## ASSIGNMENT
Answer these from the text below about the note from Dart:
1. How long has Dart gone without getting any mail?
2. Where did he park the car last July 2?
3. How much longer than she expected did their time together last?

## SELECTED TEXT
· · ·

The mail came early today, bringing with it a very short note from Dart that was battered and torn, as though it had dragged itself all the way from his ship to her door.  She’s distressed to learn that he hasn’t received any mail for several weeks. She understands how important mail is and she’s been writing faithfully every day. She knows that he knows she loves him, but she also knows it’s nice to be reminded in a letter every now and then. She takes a little comfort in knowing that when his mail finally catches up with him, he’ll have a big stack to keep him happy for awhile.

Referring to his comment about never falling asleep on a date, she writes, “Speaking of falling asleep on a date – remember when you parked the car in Bruce Park last July 2? I had closed my eyes for a few minutes and when you spoke to me I didn’t answer you. It wasn’t because I was asleep. If you recall, I had leaked a few tears that afternoon and I was afraid that if I opened my eyes just then, with you looking at me, I would start to cry again. Crazy, sure, but that’s what you’ll have to put up with if you’re going to continue to make me so happy that I cry. That afternoon I wasn’t crying because I was happy, but because I realized how soon it would have to end. As it was, though, it lasted 24 hours longer than I thought it would. Gee, but I love you!”

· · ·

## RECORDS
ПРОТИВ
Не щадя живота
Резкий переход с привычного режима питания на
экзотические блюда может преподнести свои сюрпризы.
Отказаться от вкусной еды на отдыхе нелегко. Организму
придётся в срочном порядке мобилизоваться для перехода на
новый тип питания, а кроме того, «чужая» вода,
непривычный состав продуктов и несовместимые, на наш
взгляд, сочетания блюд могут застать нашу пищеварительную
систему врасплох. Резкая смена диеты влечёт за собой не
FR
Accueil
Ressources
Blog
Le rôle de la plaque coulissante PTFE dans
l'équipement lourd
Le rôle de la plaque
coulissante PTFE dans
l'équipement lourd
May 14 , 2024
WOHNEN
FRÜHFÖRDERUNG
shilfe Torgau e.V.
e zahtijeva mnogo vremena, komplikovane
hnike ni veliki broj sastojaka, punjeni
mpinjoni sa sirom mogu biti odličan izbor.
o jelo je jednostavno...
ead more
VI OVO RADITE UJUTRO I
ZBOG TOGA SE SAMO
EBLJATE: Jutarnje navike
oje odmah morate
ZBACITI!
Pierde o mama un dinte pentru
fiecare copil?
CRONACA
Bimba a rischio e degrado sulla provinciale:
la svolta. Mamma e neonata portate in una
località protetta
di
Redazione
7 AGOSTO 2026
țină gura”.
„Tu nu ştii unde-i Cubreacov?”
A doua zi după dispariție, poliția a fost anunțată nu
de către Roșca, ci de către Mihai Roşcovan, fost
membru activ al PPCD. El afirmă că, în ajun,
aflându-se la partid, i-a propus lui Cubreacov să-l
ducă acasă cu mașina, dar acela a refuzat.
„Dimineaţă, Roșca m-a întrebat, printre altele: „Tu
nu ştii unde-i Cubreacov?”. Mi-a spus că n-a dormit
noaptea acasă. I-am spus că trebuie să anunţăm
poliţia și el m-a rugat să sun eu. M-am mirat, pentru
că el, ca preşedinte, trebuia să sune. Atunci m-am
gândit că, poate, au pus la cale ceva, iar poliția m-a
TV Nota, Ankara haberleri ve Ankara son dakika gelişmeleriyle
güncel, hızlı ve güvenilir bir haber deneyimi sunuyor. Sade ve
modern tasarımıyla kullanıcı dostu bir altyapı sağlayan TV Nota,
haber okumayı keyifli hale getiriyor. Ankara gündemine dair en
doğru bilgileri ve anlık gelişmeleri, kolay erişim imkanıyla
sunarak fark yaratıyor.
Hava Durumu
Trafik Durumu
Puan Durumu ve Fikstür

· · ·

## RESULT OF THE EXERCISE
1. Several weeks.
2. In Bruce Park.
3. 24 hours longer.